ここまで、ともに1勝1敗で迎えた最終戦、この試合に勝った方が決勝トーナメント進出を決めるという、まさに正念場の一戦である。
この試合は、前日3得点のドージマが徹底的にマークされる。そんな中、にゃべとゴトーが前半に得点を上げ「3-1」で余裕の勝利を飾った。
これで、2次リーグは「2勝1敗」となり、グループ2位で決勝トーナメント進出を決めた。
トーナメントの初戦は、Bグループ1位通過の『D東高』との対戦。前の試合は厳しいマークで抑え込まれたドージマが、この試合は再び2得点と活躍を見せるなどで接戦を制して決勝戦へ。
決勝は2次リーグ初戦で、ここまで唯一敗戦の辛酸を嘗めさせられた憎い『F東高』が待ち受けていた。ここでも徹底マークに遭ったドージマを尻目に、またしてもにゃべとゴトーが得点を挙げて「2-0」でリベンジの勝利を勝ち取り、念願の県大会出場を決めた。
県大会は、各地区予選を勝ち抜いた40校が、4つのブロックに分かれて戦う。 2次リーグ優勝の『A高』は1回戦をシードされ、2回戦からの登場だ。相手は私立の強豪だけに、さすがにこれまでの地区大会の相手とはレベルがまったく違った。

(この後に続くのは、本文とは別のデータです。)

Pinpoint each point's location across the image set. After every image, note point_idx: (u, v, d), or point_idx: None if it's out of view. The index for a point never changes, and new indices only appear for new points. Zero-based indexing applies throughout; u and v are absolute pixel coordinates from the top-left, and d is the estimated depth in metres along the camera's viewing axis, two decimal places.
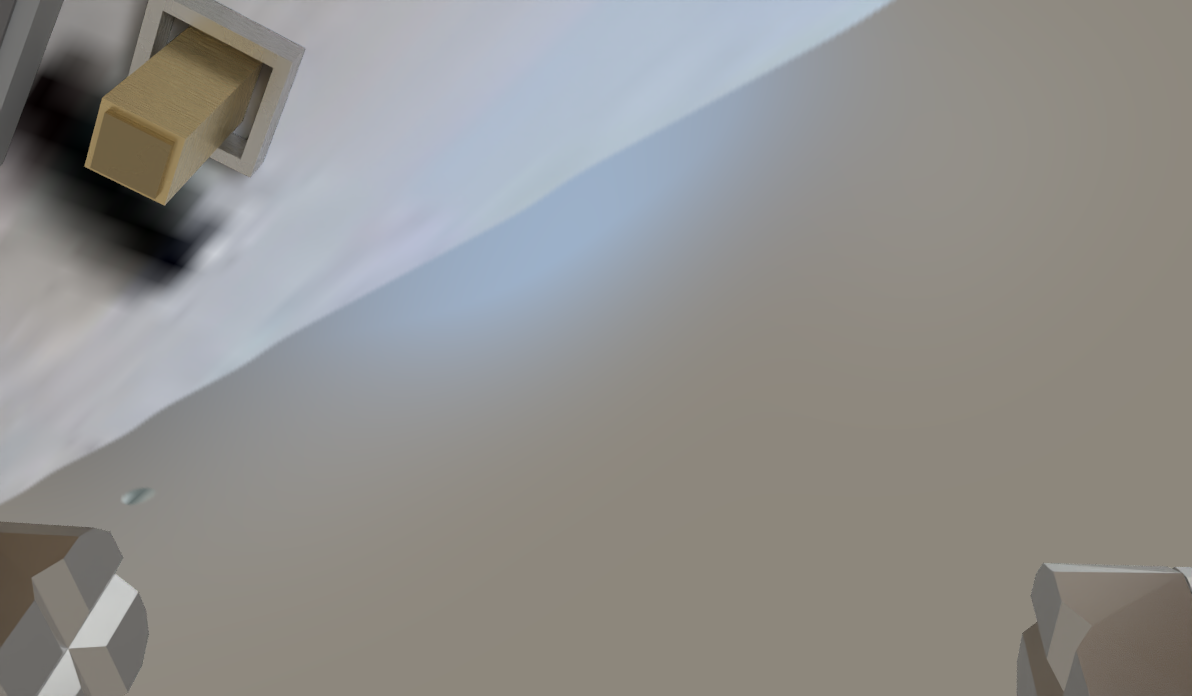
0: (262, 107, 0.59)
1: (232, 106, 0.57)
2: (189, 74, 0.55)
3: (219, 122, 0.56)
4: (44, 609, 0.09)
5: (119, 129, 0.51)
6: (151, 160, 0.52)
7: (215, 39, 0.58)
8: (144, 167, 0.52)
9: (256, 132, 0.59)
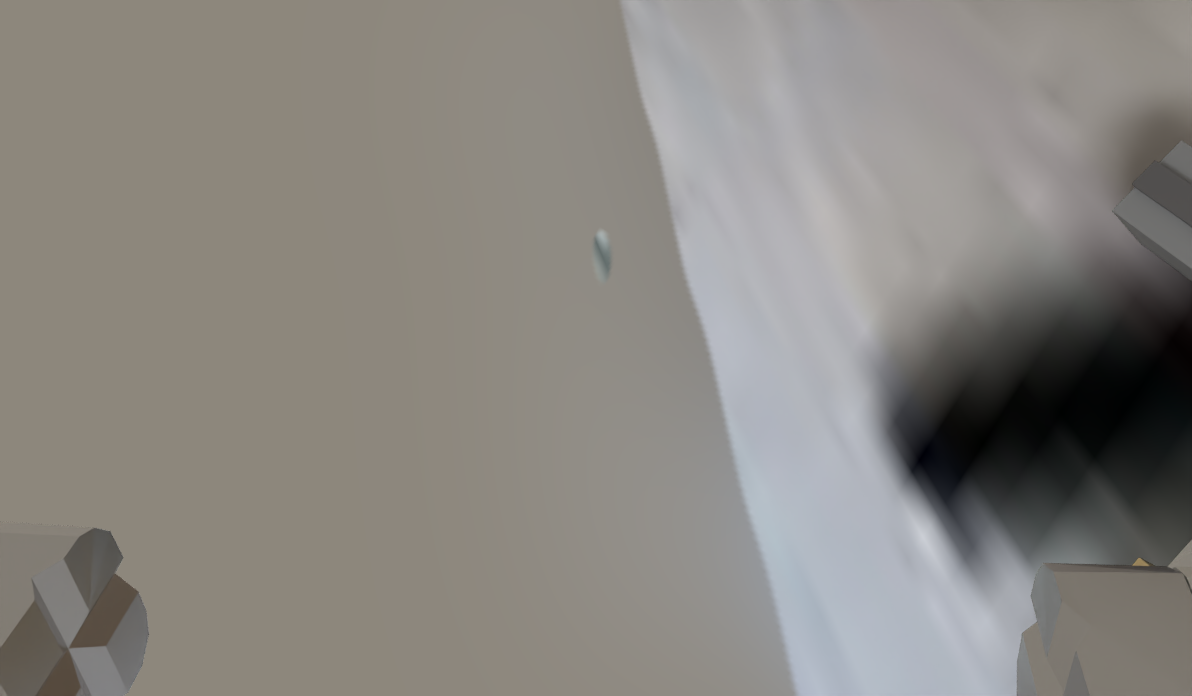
0: None
1: None
2: None
3: None
4: (44, 609, 0.09)
5: None
6: None
7: None
8: None
9: None
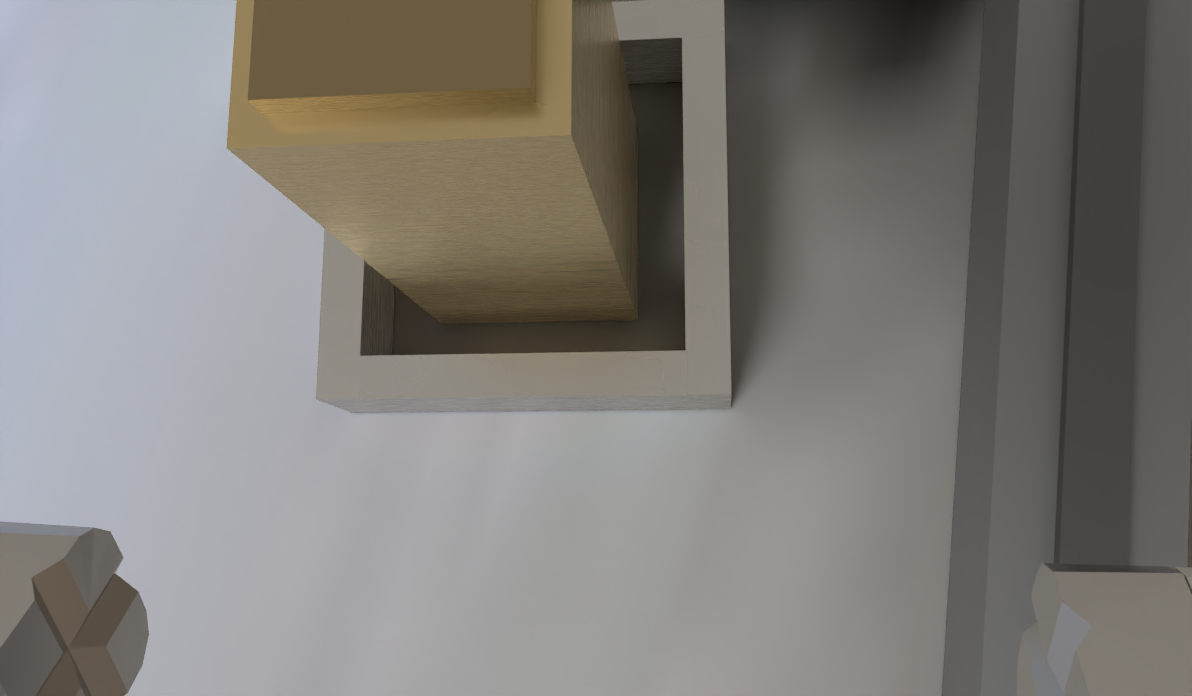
0: None
1: None
2: (499, 261, 0.18)
3: None
4: (44, 609, 0.09)
5: (459, 48, 0.12)
6: None
7: (564, 317, 0.22)
8: None
9: None
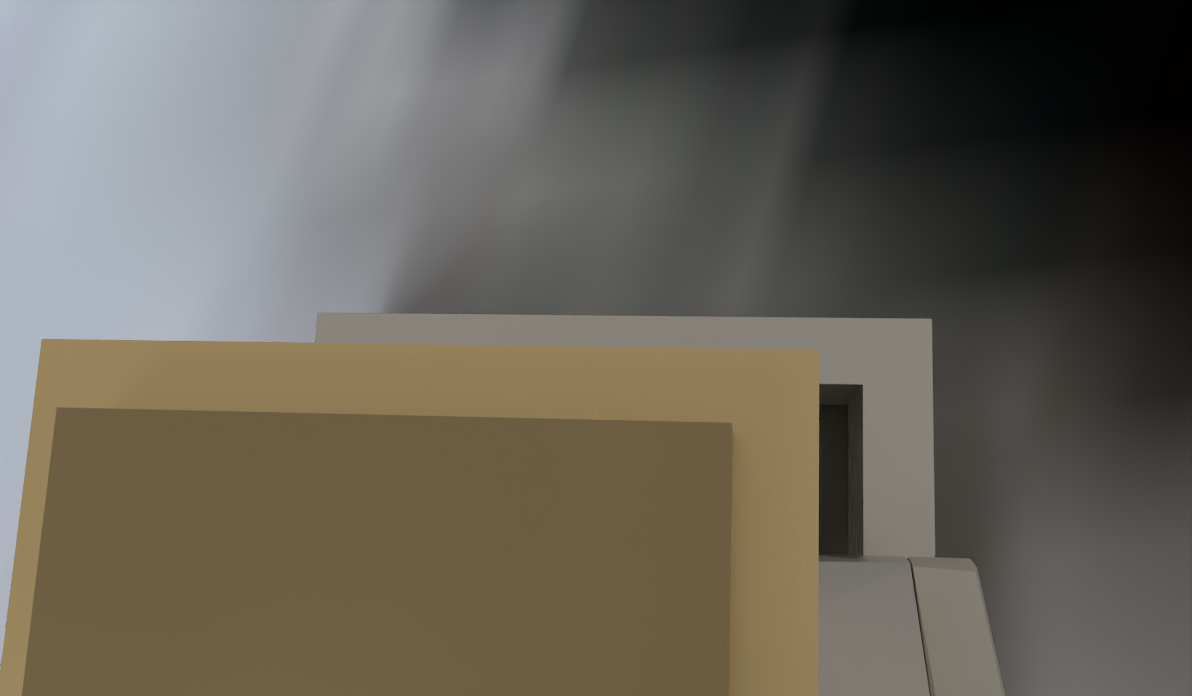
0: None
1: None
2: None
3: None
4: None
5: None
6: None
7: None
8: None
9: None
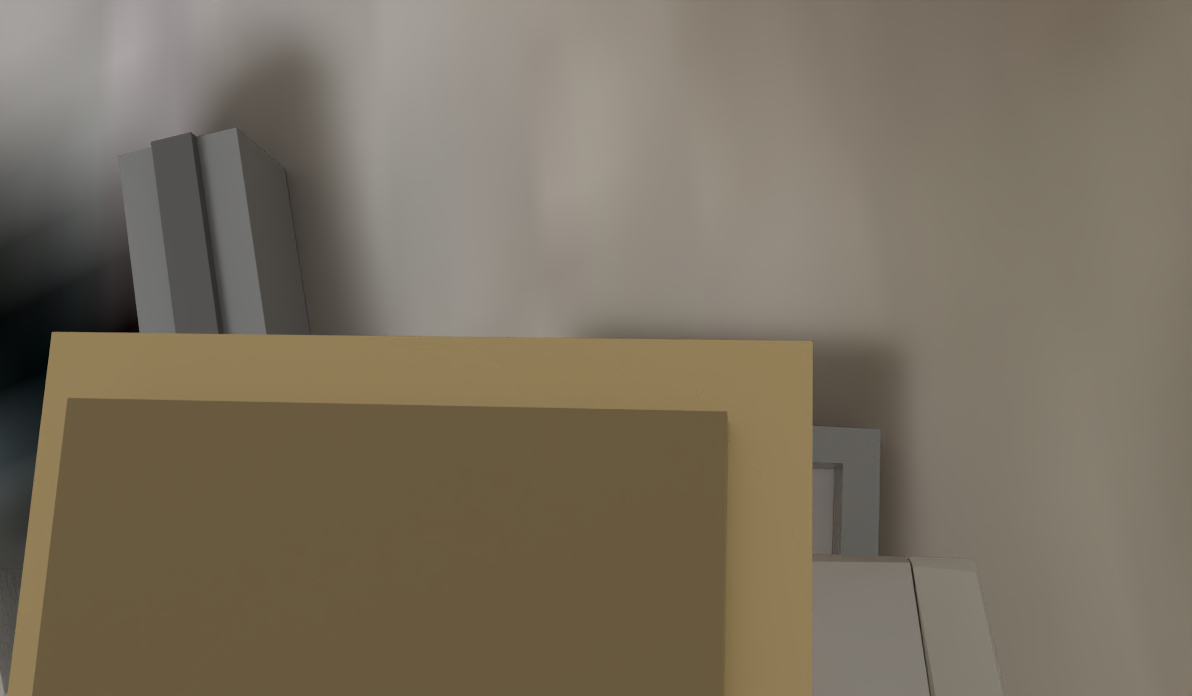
0: None
1: None
2: None
3: None
4: None
5: None
6: None
7: None
8: None
9: None
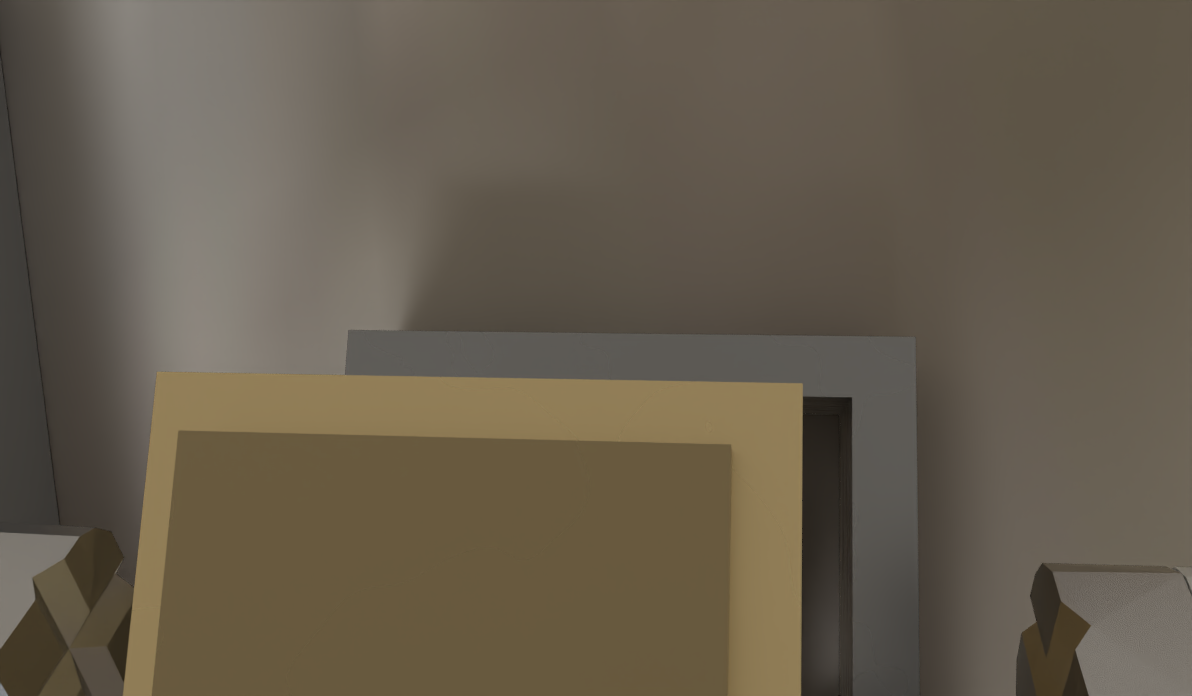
0: None
1: None
2: None
3: None
4: (45, 609, 0.09)
5: None
6: None
7: None
8: (299, 689, 0.06)
9: None
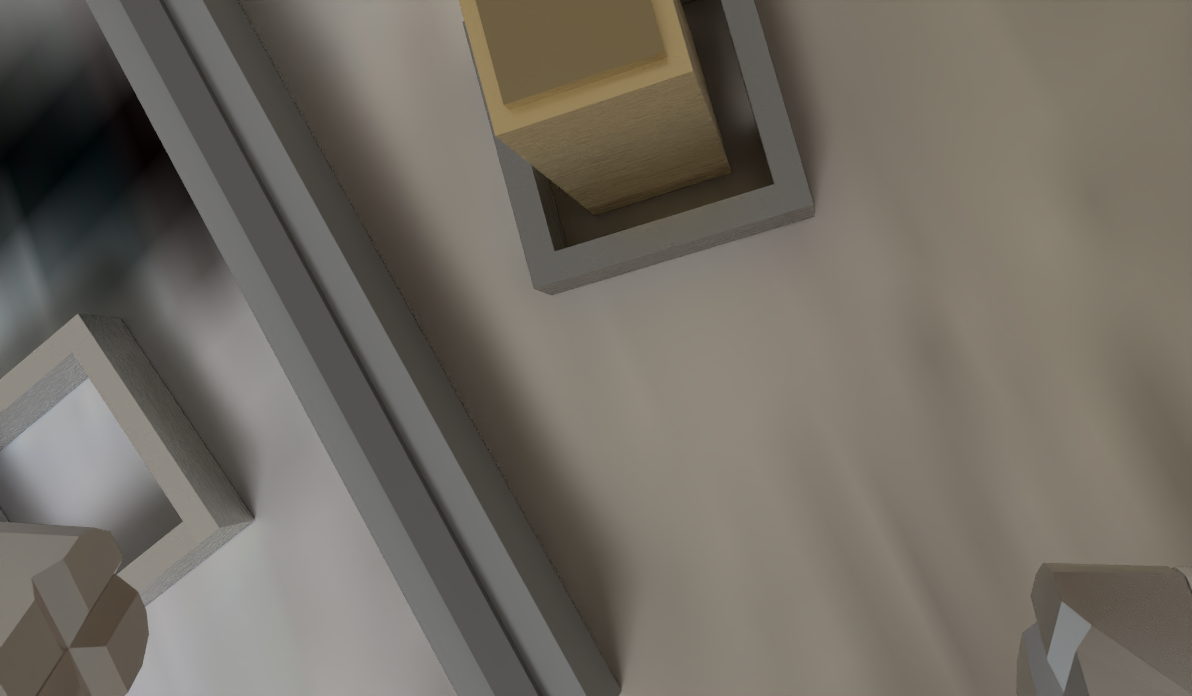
0: None
1: None
2: (641, 158, 0.26)
3: None
4: (44, 609, 0.09)
5: (616, 39, 0.21)
6: (518, 32, 0.21)
7: (680, 185, 0.31)
8: (521, 2, 0.21)
9: None
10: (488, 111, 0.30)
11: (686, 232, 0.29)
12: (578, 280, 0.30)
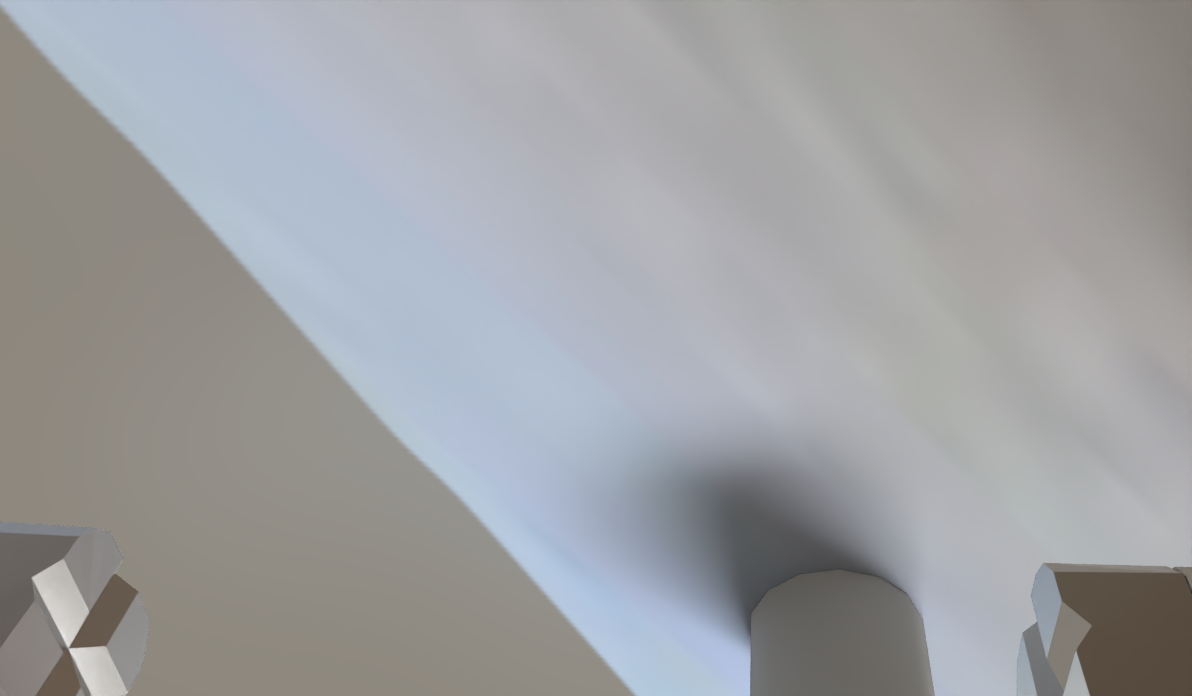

雨でグラウンドのコンディションも悪い中、開始早々に先制点を許すと終始劣勢の展開でゲームが進んでいった。地区リーグの戦いでは、ドージマが徹底マークされた場合でも、にゃべ、ゴトーが自由に動ける時間帯が必ずあったが、さすがにこのクラスの相手は隙がない。にゃべ、ゴトーからも、終始マークが外れることがなかった。
こうして、殆どチャンスらしいチャンスがないまま、前半終了間際にさらに1点を奪われるという、非常に苦しい戦いだ。
後半に入ると、ようやくドージマに待望の1発が飛び出し、 1点差!
(さあ、これからだ!)
と意気上がろうかと言う矢先に痛恨の失点を喰らい、再び2点差に。ぬかるんだグラウンドに足を取られ、どうにも思うように動かない。
その後も決して気を抜かない相手に、そのままズルズルと押されて「1-3」の完敗で、無情にもピリオドが打たれた。
「うーむ・・・全国大会は遠いな・・・」(にゃべ)
「うーむ・・・なんかフラストレーションが溜まる終り方だな・・・もっと、サッカーがしたかったのに・・・」(ドージマ)
「まあまあ・・・オレたちまだ2年だし、これからたくさんチャンスはあるさ」(ゴトー)
「全国大会出場」どころか県大会緒戦で敗れるという、トリオにとっては実にほろ苦い高校サッカーデビューとなってしまった。